* _Chart analysis data_:
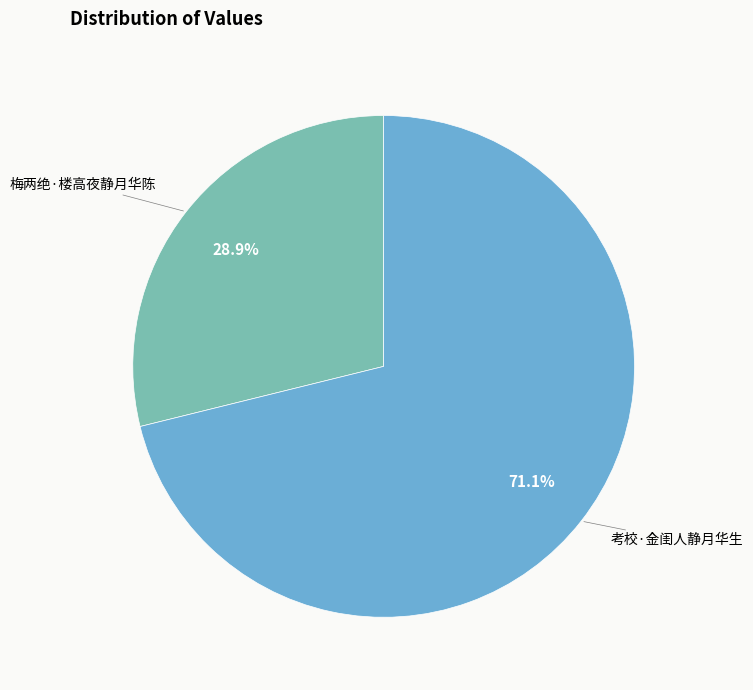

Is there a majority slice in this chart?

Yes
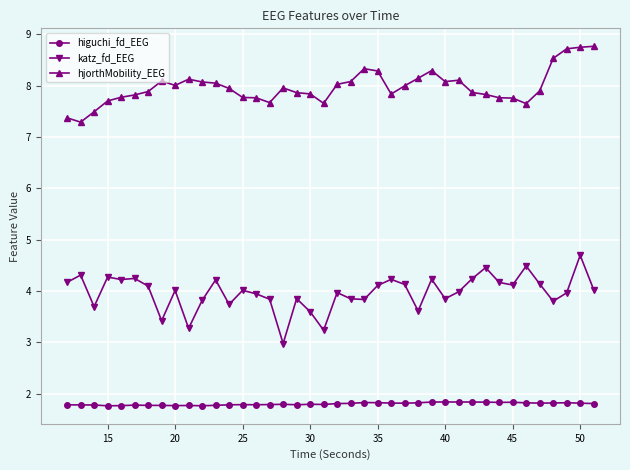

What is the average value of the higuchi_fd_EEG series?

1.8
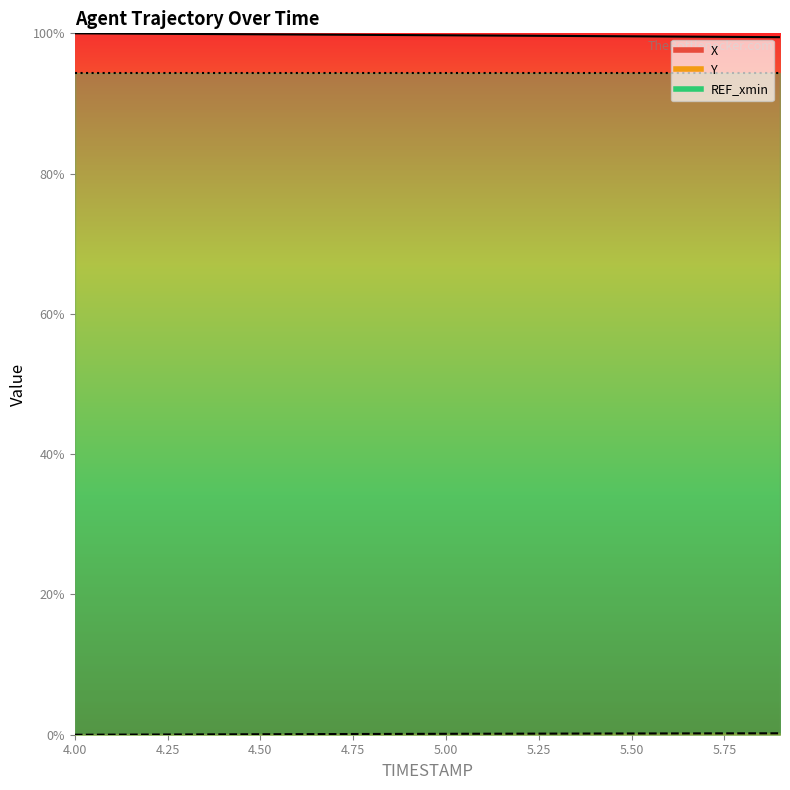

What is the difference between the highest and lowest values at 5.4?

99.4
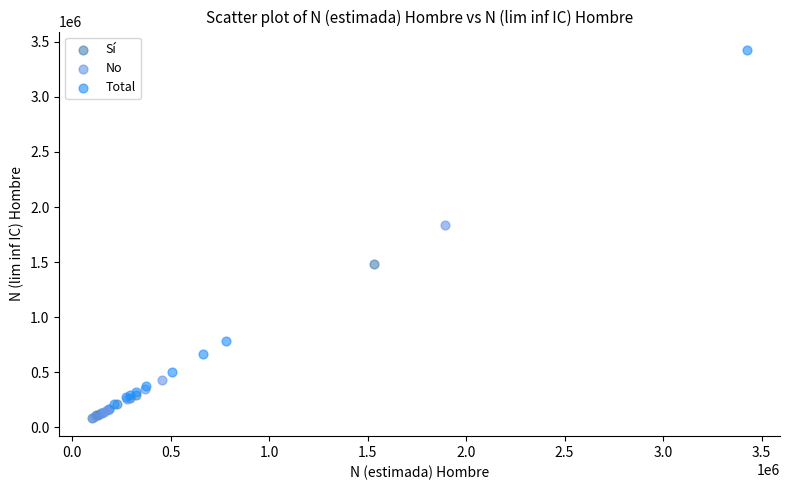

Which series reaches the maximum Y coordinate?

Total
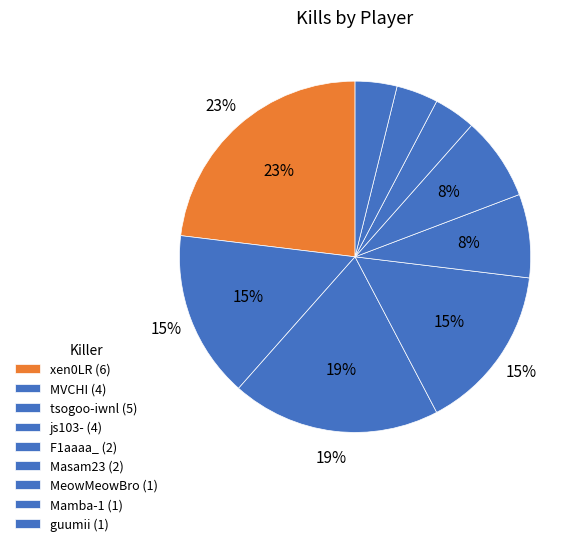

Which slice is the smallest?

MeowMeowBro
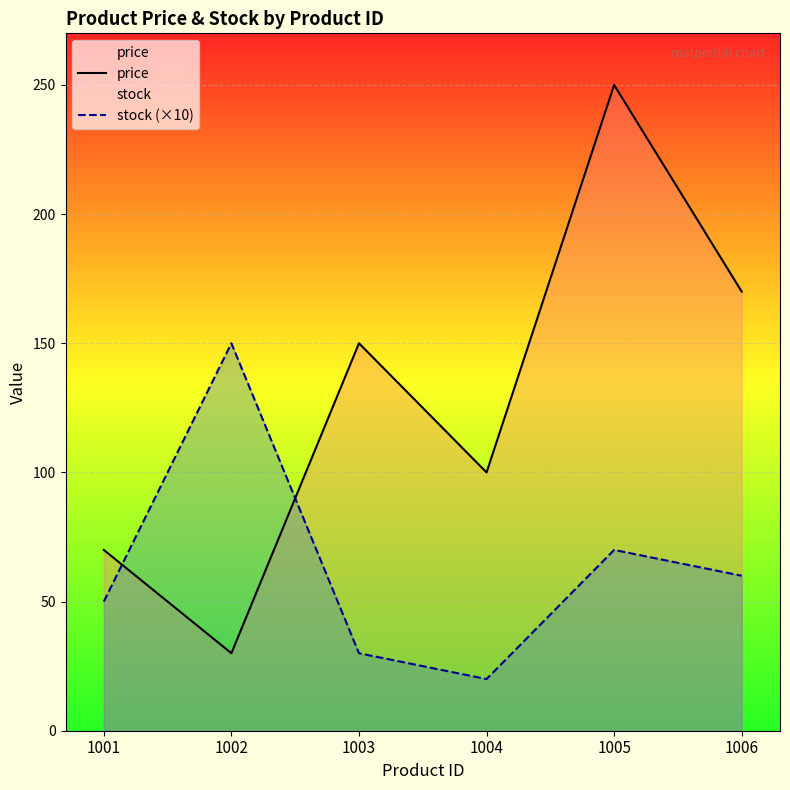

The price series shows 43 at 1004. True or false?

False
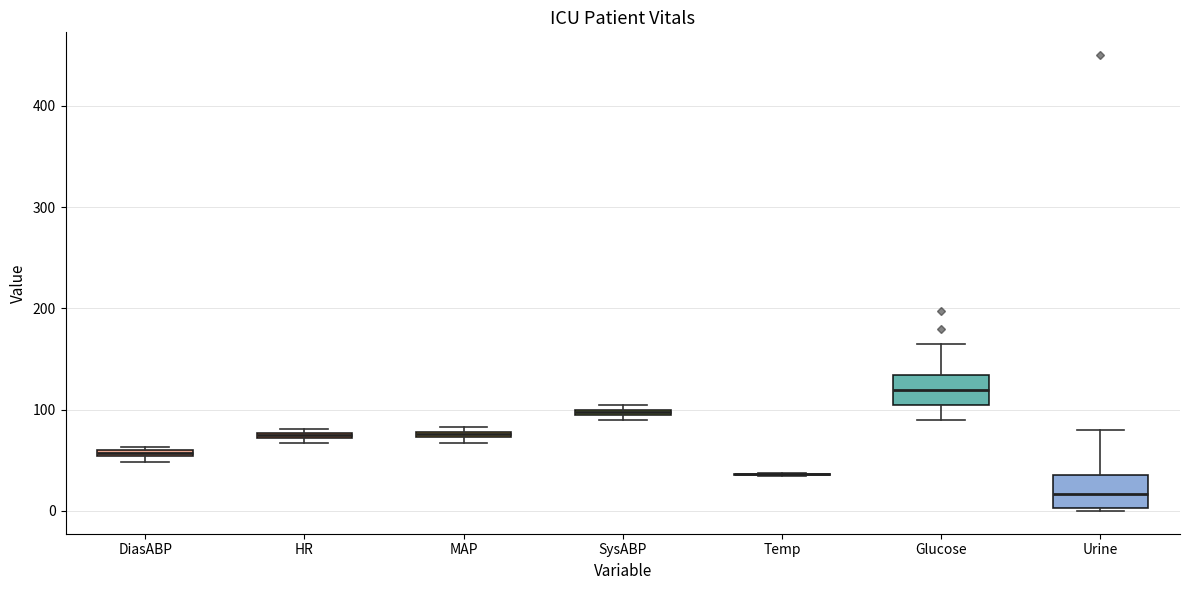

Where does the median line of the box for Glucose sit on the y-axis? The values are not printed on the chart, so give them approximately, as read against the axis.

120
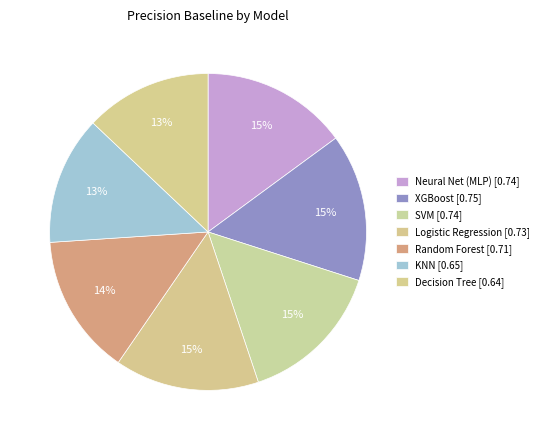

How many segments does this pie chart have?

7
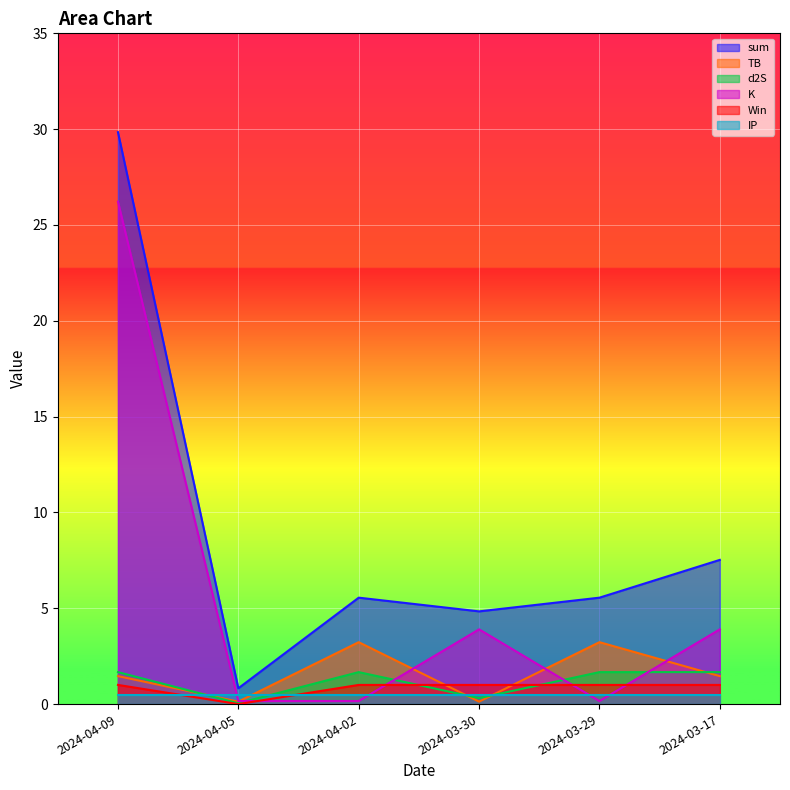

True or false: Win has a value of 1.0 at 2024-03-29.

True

* _WHAT YOU HAVE TO DO_: Extract the text of every row above and reproduce each line verbatim, leaving out the pictures.

* _RESULT FOR THIS EXERCISE_:
Is there a majority slice in this chart?

Yes

What is the average value of the higuchi_fd_EEG series?

1.8

What is the difference between the highest and lowest values at 5.4?

99.4

Which series reaches the maximum Y coordinate?

Total

Which slice is the smallest?

MeowMeowBro

The price series shows 43 at 1004. True or false?

False

Where does the median line of the box for Glucose sit on the y-axis? The values are not printed on the chart, so give them approximately, as read against the axis.

120

How many segments does this pie chart have?

7

True or false: Win has a value of 1.0 at 2024-03-29.

True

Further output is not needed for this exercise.